## [REQUIREMENT 1]
Copy the rows below verbatim, starting at the line containing "class: Magnoliopsida" and ending at the line containing "common name: Argentine fleabane".

## [PAGE TEXT]
Yeah, they would be quite positive, especially relative to the continuous ramp-up that we've seen since last year. So relative to the second half of last year, it would be substantially better.

speaker
Rick

Last question for me is just on landscape contractor. Just given the average service life in landscape contractor versus some fairly depressed sales trends as of late, you'd have to believe there's some pent-up replacement demand there. What's your best estimate of that deferred replacement demand in this category at this point? And what do you think from a timing standpoint in terms of seeing that come to market?

speaker
Rick

You know, I think we're seeing that right now. First of all, if you divided that sort of professional product category, there's really not been – as much pullback, if you will, over the last year in the true professional side. So landscape contractors, they wear the product out. It has to be replaced on a regular cycle. That has not really been as much of an impact. It's really the homeowner portion of that. And what we see, the good news so far is that the homeowners have come back into the buying mode relative to last year where we saw sort of almost a cliff event this time of year where they just stopped and My theory was that they all seemed to go traveling or whatever. That's when kind of that spending spiked at the same time. But it's coming back more into a normal mode, and then it just helps by much better weather and seasonal conditions. So the combination of the two feels much more normal plus. Great. Got it.

## [REQUIREMENT 2]
Repeat the transcript above word for word, from "Yeah, they would" to "be substantially better.".

Collection entries:

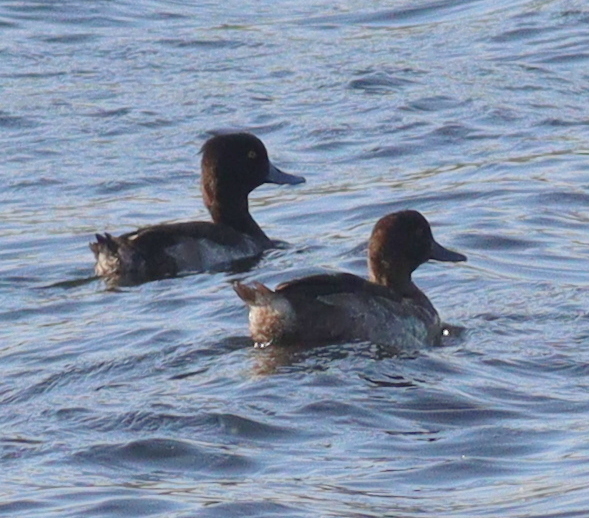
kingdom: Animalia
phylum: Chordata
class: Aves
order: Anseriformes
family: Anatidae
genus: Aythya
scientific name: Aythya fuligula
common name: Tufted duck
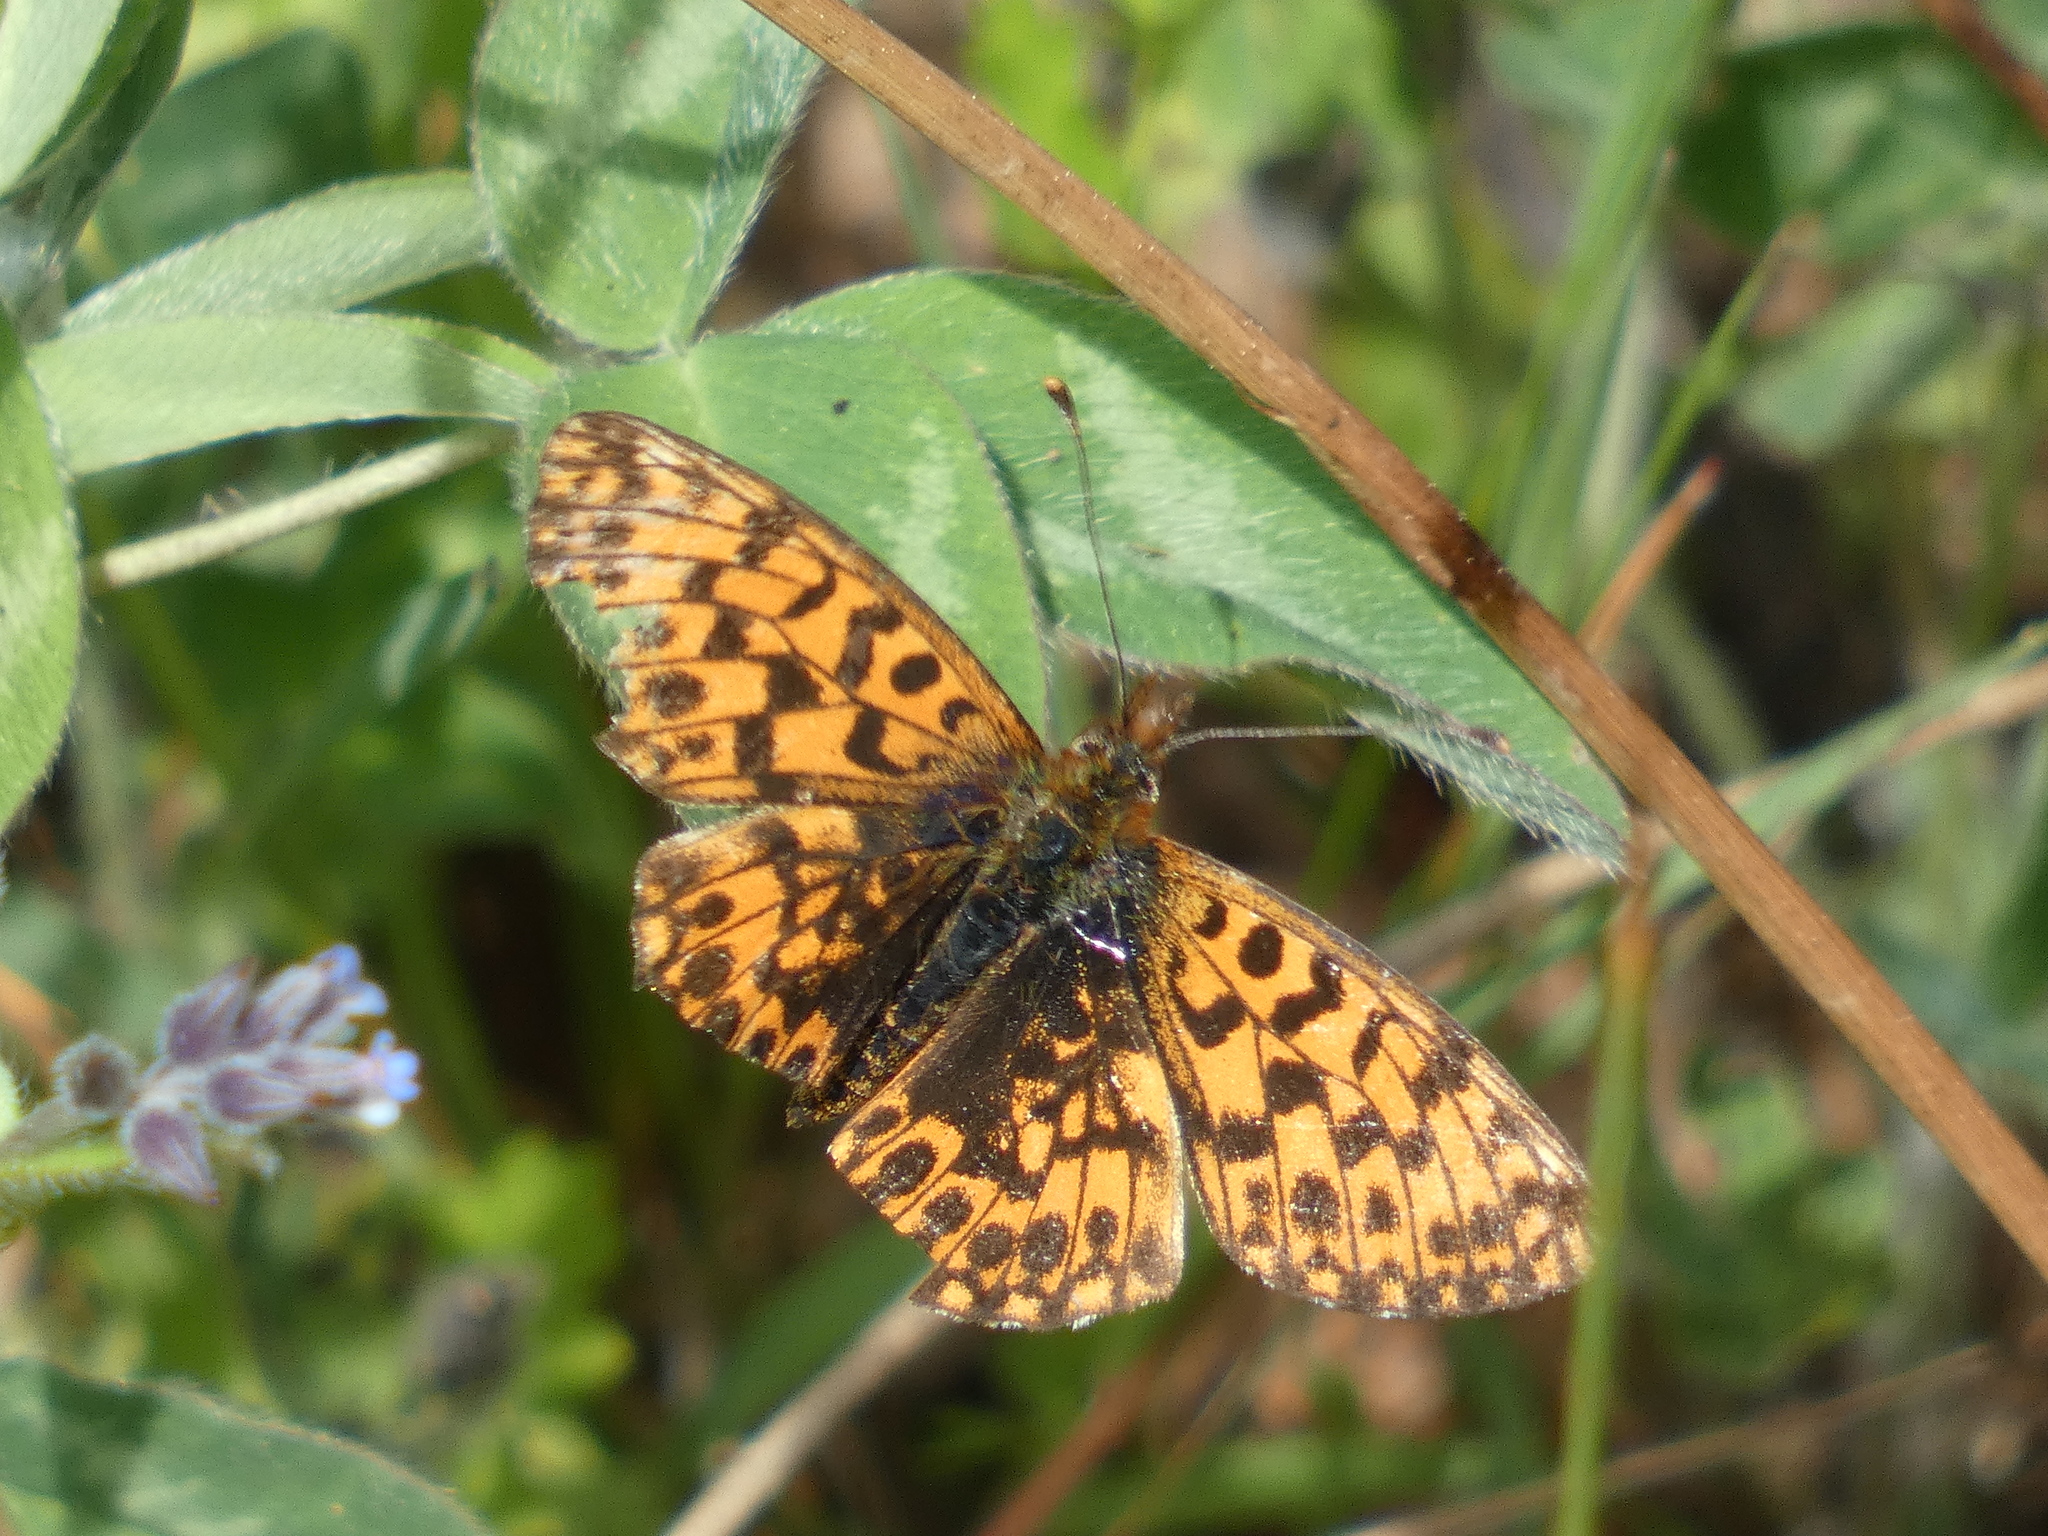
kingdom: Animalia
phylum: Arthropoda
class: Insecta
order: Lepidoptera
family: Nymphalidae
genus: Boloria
---
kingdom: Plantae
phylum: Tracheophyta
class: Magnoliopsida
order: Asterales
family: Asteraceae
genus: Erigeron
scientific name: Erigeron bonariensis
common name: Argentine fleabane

## [EXERCISE OUTPUT 1]
class: Magnoliopsida
order: Asterales
family: Asteraceae
genus: Erigeron
scientific name: Erigeron bonariensis
common name: Argentine fleabane

## [EXERCISE OUTPUT 2]
Yeah, they would be quite positive, especially relative to the continuous ramp-up that we've seen since last year. So relative to the second half of last year, it would be substantially better.